*REQUEST:*
Could you write out every line of the records below again, switching each "Transcribe" to "Write out" and changing nothing else, with the pictures left out?

---------- DATA FOR PROCESSING ----------

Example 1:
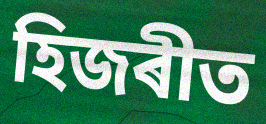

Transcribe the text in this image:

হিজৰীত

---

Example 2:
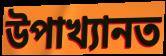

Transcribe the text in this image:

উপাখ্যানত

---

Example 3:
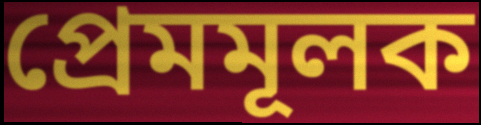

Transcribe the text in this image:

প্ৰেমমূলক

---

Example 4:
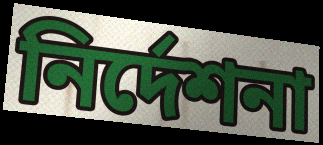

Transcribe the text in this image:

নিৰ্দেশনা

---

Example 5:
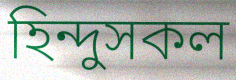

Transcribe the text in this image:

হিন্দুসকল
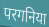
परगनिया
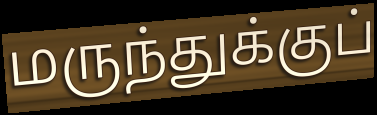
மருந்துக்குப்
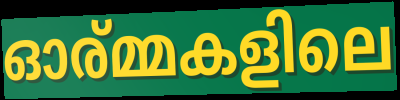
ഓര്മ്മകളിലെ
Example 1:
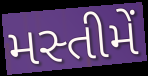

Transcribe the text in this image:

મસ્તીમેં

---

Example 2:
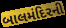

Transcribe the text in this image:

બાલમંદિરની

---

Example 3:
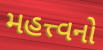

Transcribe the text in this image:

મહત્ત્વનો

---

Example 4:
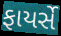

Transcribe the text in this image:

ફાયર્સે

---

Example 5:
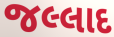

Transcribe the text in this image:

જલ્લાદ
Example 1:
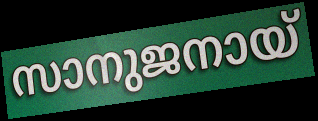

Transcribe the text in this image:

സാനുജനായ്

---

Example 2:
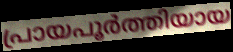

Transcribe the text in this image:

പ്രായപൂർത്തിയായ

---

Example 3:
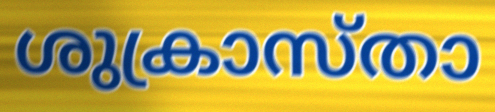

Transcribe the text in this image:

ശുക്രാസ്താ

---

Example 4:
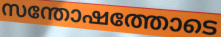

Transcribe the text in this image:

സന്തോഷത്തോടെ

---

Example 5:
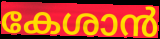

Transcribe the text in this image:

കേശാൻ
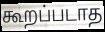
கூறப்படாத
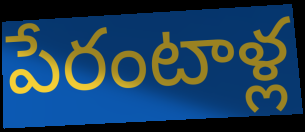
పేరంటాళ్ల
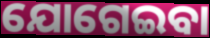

----------

*TASK OUTPUT:*
Example 1:

Write out the text in this image:

হিজৰীত

---

Example 2:

Write out the text in this image:

উপাখ্যানত

---

Example 3:

Write out the text in this image:

প্ৰেমমূলক

---

Example 4:

Write out the text in this image:

নিৰ্দেশনা

---

Example 5:

Write out the text in this image:

হিন্দুসকল
परगनिया
மருந்துக்குப்
ഓര്മ്മകളിലെ
Example 1:

Write out the text in this image:

મસ્તીમેં

---

Example 2:

Write out the text in this image:

બાલમંદિરની

---

Example 3:

Write out the text in this image:

મહત્ત્વનો

---

Example 4:

Write out the text in this image:

ફાયર્સે

---

Example 5:

Write out the text in this image:

જલ્લાદ
Example 1:

Write out the text in this image:

സാനുജനായ്

---

Example 2:

Write out the text in this image:

പ്രായപൂർത്തിയായ

---

Example 3:

Write out the text in this image:

ശുക്രാസ്താ

---

Example 4:

Write out the text in this image:

സന്തോഷത്തോടെ

---

Example 5:

Write out the text in this image:

കേശാൻ
கூறப்படாத
పేరంటాళ్ల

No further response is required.